Saturday, July 24, 2021

The Death of Vivek Oji by Akwaeke Emezi

Rating: 3.5 of 5 stars 
Pages: 248 pages
Published: August 2020

The Death of Vivek Oji by Akwaeke Emezi was the pre-selected read for my in-person book club in July. This book was also a Book of the Month selection last year. However, I did not choose it then. But because book club does what it does best - motivates me to read something I normally wouldn't read on my own, I got an electronic copy from my local library and started the journey in advance of our monthly meeting. And I am glad I did. 

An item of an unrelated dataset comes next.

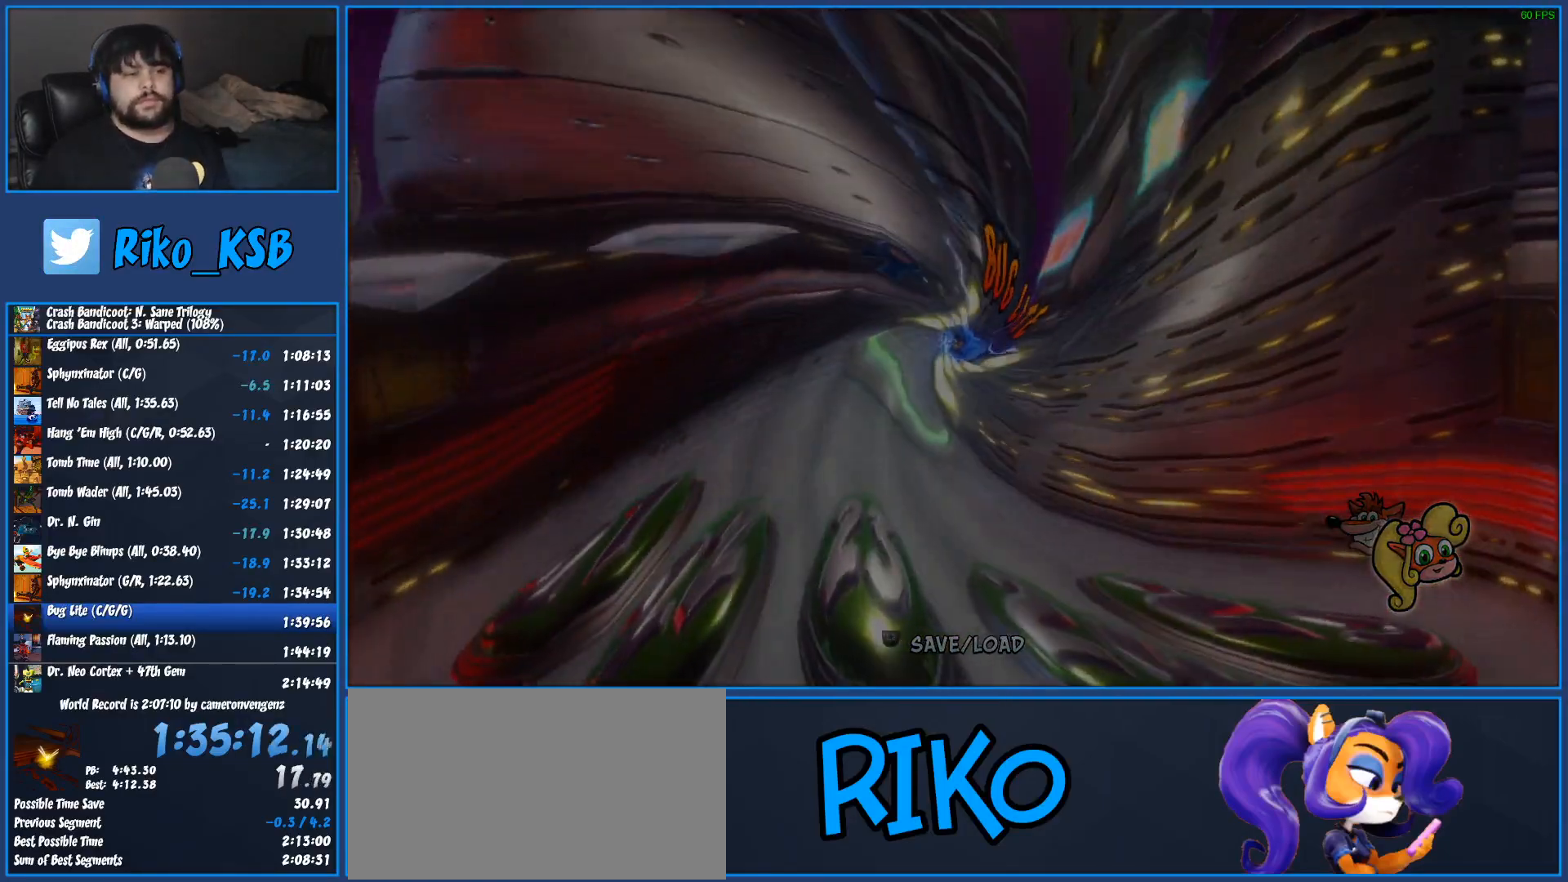
{"buttons": ["TRIANGLE"], "left_stick": "center", "events": [[17, "TRIANGLE", "up"], [100, "TRIANGLE", "down"], [200, "TRIANGLE", "up"], [300, "TRIANGLE", "down"], [400, "TRIANGLE", "up"], [500, "TRIANGLE", "down"]]}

This is a book that begins with the end. The audience knows what is going to happen by the book's title. The story, of course, begins and is centered around its titular character - Vivek Oji - who has died a mysterious death. The remainder of the relatively short book flashes back, and the author crafts a beautifully written tale that circles back to where the book begins. I read this book in a couple of days, and I found that the author has a talent for writing. They* uses effective turns of phrase to illustrate not only the plot but also the emotions of the characters. My major issue with this book was some of the vastly undeveloped points within the overall plot. Emezi also introduced some characters and ideas that were not fully expounded upon (e.g., Vivek's aunt and the relationship with the church). 

The pain was still too personal, the information too new. Juju wanted to hold it, cup it in her hands a while longer before she uncurled her fingers to expose it to others.

I think this book had a good premise, it wasn't fully thought out. Just shy of 250 pages, Emezi certainly had more space to flesh out some of the concepts. Because this book is about identity and being given the space to be who you are, you would think they would have done the same in crafting the story. 

Recommendation: This may not be popular opinion, but I think, sometimes, creators can fixate on an issue that is prevalent in current culture thinking it will automatically be a success by the very nature of the topic. However, as an avid reader and part-time writer, the craft still has to be solid to merit success. I am lukewarm about this book. I wouldn't say I don't recommend this book, but I wouldn't necessarily highly recommend it either. However, I would read another book by this author.  

Until next time ... Read on!

Regardless of whether I purchase a book, borrow a book, or receive a book in exchange for review, my ultimate goal is to be honest, fair, and constructive. I hope you've found this review helpful. 

*Akwaeke Emezi uses the pronouns they/them/theirs.